Article:
Machinists preemption is based on the premise that by regulating certain parts of the collective bargaining process, Congress intended other parts to be free from state regulation and left “to be controlled by the free play of economic forces.” Machinists, 427 U.S. at 140, 96 S.Ct. 2548 (internal quotation marks omitted). The doctrine “is based on the premise that `the use of economic pressure by the parties to a labor dispute is … part and parcel of the process of collective bargaining,'” which means that “neither a state nor the [NLRB] is `afforded flexibility in picking and choosing which economic devices of labor and management shall be branded unlawful.'” Alameda Newspapers, 95 F.3d at 1413 (quoting Machinists, 427 U.S. at 144, 149, 96 S.Ct. 2548). “Machinists pre-emption preserves Congress’ intentional balance between the uncontrolled power of management and labor to further their respective interests.” Boston Harbor, 507 U.S. at 226, 113 S.Ct. 1190 (internal quotation marks omitted).
California and the AFL-CIO argue that Congress did not intend the NLRA to limit a state’s ability to control its own funds. Conditions on the use of state funds are, they say, categorically different from more direct restrictions on the labor organizing process. Because sections 16645.2 and 16645.7 allow parties an unfettered ability to use non-state funds to advocate for or against union organization, California and the AFL-CIO claim that the statute merely affects California’s use of its own funds and does not impermissibly regulate in any area the NLRA intended to be regulation-free.

Given exercise a:
Copy out the passage on Machinists preemption word for word, in full.

Items:

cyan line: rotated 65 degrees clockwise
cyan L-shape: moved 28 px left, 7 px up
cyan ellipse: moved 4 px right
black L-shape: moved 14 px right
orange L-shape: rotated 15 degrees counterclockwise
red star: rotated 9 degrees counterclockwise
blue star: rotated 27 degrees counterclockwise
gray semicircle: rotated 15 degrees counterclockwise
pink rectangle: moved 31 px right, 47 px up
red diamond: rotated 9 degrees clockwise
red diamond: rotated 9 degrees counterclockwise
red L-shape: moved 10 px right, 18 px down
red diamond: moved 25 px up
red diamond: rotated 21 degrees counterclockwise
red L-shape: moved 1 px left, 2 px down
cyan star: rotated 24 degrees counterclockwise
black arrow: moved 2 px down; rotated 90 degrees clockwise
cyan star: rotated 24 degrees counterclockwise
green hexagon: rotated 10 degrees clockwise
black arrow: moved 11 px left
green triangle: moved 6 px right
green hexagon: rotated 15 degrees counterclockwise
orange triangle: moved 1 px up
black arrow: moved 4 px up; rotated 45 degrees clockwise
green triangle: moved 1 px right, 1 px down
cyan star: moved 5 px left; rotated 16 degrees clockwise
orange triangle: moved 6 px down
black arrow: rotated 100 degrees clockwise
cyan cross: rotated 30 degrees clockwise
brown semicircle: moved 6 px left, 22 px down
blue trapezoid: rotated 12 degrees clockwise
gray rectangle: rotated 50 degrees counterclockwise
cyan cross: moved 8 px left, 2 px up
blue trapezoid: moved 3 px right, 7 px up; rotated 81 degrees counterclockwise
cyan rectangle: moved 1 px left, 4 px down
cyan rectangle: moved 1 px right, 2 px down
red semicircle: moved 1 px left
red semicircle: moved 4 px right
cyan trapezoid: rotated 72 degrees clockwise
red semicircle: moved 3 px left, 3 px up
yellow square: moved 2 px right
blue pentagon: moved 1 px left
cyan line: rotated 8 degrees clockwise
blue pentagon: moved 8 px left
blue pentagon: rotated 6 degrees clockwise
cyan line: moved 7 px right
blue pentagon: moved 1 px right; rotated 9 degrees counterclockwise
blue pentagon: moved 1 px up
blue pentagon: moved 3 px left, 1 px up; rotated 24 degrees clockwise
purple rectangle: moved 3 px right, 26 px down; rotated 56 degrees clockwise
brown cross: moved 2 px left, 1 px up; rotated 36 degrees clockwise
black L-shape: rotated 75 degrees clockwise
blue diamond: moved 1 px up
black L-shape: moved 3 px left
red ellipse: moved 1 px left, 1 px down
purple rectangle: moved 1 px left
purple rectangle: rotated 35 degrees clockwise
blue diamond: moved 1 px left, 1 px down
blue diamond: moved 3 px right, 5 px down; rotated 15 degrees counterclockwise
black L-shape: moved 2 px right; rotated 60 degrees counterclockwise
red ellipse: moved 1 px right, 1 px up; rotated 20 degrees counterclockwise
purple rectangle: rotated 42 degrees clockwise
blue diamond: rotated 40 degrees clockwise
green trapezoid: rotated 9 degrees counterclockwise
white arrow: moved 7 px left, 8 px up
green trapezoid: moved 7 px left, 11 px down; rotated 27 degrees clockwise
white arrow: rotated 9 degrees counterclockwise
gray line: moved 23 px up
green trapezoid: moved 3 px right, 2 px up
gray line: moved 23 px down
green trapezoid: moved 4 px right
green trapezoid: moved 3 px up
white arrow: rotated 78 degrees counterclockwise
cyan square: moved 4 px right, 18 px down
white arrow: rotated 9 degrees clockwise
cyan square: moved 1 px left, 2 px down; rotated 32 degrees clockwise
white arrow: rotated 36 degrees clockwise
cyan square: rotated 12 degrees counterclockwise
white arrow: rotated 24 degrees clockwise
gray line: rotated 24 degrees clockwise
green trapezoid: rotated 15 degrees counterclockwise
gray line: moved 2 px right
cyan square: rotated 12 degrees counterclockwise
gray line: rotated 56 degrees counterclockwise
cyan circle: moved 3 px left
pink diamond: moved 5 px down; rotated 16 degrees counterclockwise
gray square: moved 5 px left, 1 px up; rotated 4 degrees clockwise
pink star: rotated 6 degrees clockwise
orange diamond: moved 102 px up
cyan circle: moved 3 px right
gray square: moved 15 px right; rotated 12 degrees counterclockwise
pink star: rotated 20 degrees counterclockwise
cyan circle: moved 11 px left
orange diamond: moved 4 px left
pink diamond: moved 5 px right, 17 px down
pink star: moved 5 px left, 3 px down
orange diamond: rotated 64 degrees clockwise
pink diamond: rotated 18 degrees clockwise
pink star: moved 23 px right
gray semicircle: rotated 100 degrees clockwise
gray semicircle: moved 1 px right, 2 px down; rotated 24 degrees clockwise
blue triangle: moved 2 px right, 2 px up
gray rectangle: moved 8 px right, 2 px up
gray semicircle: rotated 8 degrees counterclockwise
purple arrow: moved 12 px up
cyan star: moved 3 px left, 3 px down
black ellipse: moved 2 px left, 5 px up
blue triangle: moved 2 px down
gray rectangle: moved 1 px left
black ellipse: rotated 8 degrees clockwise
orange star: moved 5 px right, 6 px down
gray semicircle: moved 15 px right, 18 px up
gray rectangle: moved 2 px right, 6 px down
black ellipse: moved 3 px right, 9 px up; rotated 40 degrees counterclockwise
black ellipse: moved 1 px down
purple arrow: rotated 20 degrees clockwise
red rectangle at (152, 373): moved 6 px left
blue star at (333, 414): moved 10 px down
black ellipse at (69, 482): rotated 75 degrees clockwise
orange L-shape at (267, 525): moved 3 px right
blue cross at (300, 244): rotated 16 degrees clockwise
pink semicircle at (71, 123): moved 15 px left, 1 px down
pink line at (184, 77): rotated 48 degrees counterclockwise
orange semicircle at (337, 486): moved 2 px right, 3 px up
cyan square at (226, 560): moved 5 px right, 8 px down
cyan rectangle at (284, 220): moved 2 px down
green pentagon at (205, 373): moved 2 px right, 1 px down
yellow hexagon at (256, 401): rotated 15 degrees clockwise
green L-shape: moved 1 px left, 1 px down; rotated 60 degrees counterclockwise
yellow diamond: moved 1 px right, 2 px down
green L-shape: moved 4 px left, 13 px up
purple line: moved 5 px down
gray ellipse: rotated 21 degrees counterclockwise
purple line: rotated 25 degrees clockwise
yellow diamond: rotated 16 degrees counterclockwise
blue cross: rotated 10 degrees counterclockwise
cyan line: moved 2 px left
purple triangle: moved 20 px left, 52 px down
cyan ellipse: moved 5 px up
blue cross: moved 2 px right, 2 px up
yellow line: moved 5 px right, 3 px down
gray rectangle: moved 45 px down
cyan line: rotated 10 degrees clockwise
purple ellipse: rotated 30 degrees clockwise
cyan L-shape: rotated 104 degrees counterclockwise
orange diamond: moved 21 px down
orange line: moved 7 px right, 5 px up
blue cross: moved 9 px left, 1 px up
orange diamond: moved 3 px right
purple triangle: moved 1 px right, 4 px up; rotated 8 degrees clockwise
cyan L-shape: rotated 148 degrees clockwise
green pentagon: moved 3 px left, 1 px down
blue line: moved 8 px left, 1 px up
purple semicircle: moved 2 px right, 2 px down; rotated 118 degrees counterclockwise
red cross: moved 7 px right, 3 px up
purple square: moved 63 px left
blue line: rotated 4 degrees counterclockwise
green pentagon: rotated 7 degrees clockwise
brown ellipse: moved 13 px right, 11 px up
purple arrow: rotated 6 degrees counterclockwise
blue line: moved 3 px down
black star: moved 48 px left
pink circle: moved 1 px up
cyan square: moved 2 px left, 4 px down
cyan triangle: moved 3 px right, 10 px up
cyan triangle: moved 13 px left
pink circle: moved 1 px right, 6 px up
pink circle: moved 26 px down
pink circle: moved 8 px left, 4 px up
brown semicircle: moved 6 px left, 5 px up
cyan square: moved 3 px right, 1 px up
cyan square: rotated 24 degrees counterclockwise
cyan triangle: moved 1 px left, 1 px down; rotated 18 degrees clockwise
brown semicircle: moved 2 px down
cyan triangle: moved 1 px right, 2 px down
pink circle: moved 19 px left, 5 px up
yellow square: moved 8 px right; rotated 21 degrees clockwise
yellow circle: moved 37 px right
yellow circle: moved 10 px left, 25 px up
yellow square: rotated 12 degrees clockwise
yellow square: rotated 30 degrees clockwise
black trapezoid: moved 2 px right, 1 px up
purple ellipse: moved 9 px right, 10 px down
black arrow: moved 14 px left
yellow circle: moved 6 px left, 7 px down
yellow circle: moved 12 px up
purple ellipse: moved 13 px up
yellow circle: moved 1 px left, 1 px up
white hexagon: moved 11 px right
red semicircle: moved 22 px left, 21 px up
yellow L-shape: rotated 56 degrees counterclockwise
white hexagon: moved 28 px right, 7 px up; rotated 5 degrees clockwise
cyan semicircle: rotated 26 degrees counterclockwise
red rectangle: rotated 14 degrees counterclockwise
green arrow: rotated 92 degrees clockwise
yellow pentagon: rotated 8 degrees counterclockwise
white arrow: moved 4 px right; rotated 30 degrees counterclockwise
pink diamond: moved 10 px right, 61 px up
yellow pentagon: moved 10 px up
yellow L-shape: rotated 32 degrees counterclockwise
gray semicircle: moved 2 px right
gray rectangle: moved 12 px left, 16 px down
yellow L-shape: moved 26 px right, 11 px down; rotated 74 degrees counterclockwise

Given exercise b:
Rewrite the records starting with their first line and going on through the line with "blue pentagon: moved 3". Replace "counterclockwise" with "anticlockwise", leave everything else unchanged, and give only those lines.

Answer a:
Machinists preemption is based on the premise that by regulating certain parts of the collective bargaining process, Congress intended other parts to be free from state regulation and left “to be controlled by the free play of economic forces.” Machinists, 427 U.S. at 140, 96 S.Ct. 2548 (internal quotation marks omitted). The doctrine “is based on the premise that `the use of economic pressure by the parties to a labor dispute is … part and parcel of the process of collective bargaining,'” which means that “neither a state nor the [NLRB] is `afforded flexibility in picking and choosing which economic devices of labor and management shall be branded unlawful.'” Alameda Newspapers, 95 F.3d at 1413 (quoting Machinists, 427 U.S. at 144, 149, 96 S.Ct. 2548). “Machinists pre-emption preserves Congress’ intentional balance between the uncontrolled power of management and labor to further their respective interests.” Boston Harbor, 507 U.S. at 226, 113 S.Ct. 1190 (internal quotation marks omitted).
California and the AFL-CIO argue that Congress did not intend the NLRA to limit a state’s ability to control its own funds. Conditions on the use of state funds are, they say, categorically different from more direct restrictions on the labor organizing process. Because sections 16645.2 and 16645.7 allow parties an unfettered ability to use non-state funds to advocate for or against union organization, California and the AFL-CIO claim that the statute merely affects California’s use of its own funds and does not impermissibly regulate in any area the NLRA intended to be regulation-free.

Answer b:
cyan line: rotated 65 degrees clockwise
cyan L-shape: moved 28 px left, 7 px up
cyan ellipse: moved 4 px right
black L-shape: moved 14 px right
orange L-shape: rotated 15 degrees anticlockwise
red star: rotated 9 degrees anticlockwise
blue star: rotated 27 degrees anticlockwise
gray semicircle: rotated 15 degrees anticlockwise
pink rectangle: moved 31 px right, 47 px up
red diamond: rotated 9 degrees clockwise
red diamond: rotated 9 degrees anticlockwise
red L-shape: moved 10 px right, 18 px down
red diamond: moved 25 px up
red diamond: rotated 21 degrees anticlockwise
red L-shape: moved 1 px left, 2 px down
cyan star: rotated 24 degrees anticlockwise
black arrow: moved 2 px down; rotated 90 degrees clockwise
cyan star: rotated 24 degrees anticlockwise
green hexagon: rotated 10 degrees clockwise
black arrow: moved 11 px left
green triangle: moved 6 px right
green hexagon: rotated 15 degrees anticlockwise
orange triangle: moved 1 px up
black arrow: moved 4 px up; rotated 45 degrees clockwise
green triangle: moved 1 px right, 1 px down
cyan star: moved 5 px left; rotated 16 degrees clockwise
orange triangle: moved 6 px down
black arrow: rotated 100 degrees clockwise
cyan cross: rotated 30 degrees clockwise
brown semicircle: moved 6 px left, 22 px down
blue trapezoid: rotated 12 degrees clockwise
gray rectangle: rotated 50 degrees anticlockwise
cyan cross: moved 8 px left, 2 px up
blue trapezoid: moved 3 px right, 7 px up; rotated 81 degrees anticlockwise
cyan rectangle: moved 1 px left, 4 px down
cyan rectangle: moved 1 px right, 2 px down
red semicircle: moved 1 px left
red semicircle: moved 4 px right
cyan trapezoid: rotated 72 degrees clockwise
red semicircle: moved 3 px left, 3 px up
yellow square: moved 2 px right
blue pentagon: moved 1 px left
cyan line: rotated 8 degrees clockwise
blue pentagon: moved 8 px left
blue pentagon: rotated 6 degrees clockwise
cyan line: moved 7 px right
blue pentagon: moved 1 px right; rotated 9 degrees anticlockwise
blue pentagon: moved 1 px up
blue pentagon: moved 3 px left, 1 px up; rotated 24 degrees clockwise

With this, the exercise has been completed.